**WORK INSTRUCTION:**
Select and copy every line below that contains the word "median". Only matches with the same capitalization count.

**EXERCISE MATERIAL:**
== Segment start ==
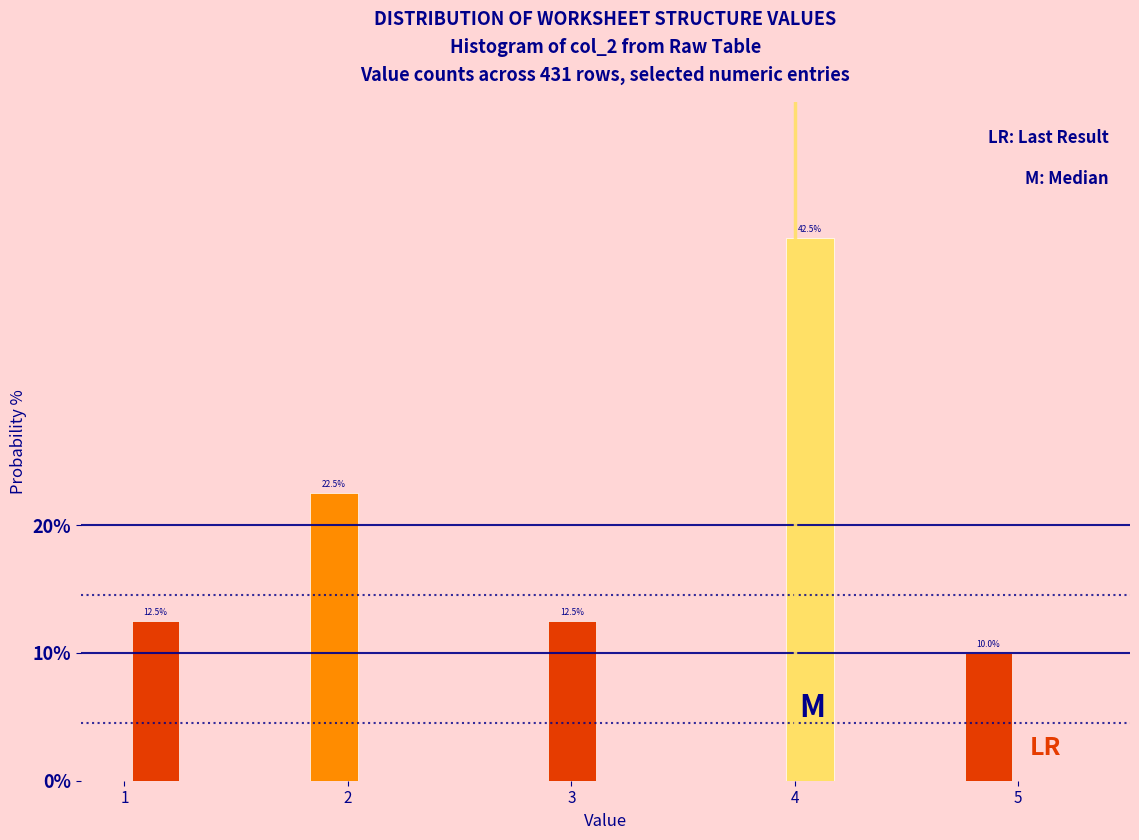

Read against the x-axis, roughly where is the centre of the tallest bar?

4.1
== Segment end ==
== Segment start ==
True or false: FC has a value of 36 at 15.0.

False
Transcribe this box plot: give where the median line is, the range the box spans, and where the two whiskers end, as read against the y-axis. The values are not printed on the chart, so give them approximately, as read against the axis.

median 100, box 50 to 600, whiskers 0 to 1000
== Segment end ==
**RESULT OF THE TASK:**
Transcribe this box plot: give where the median line is, the range the box spans, and where the two whiskers end, as read against the y-axis. The values are not printed on the chart, so give them approximately, as read against the axis.
median 100, box 50 to 600, whiskers 0 to 1000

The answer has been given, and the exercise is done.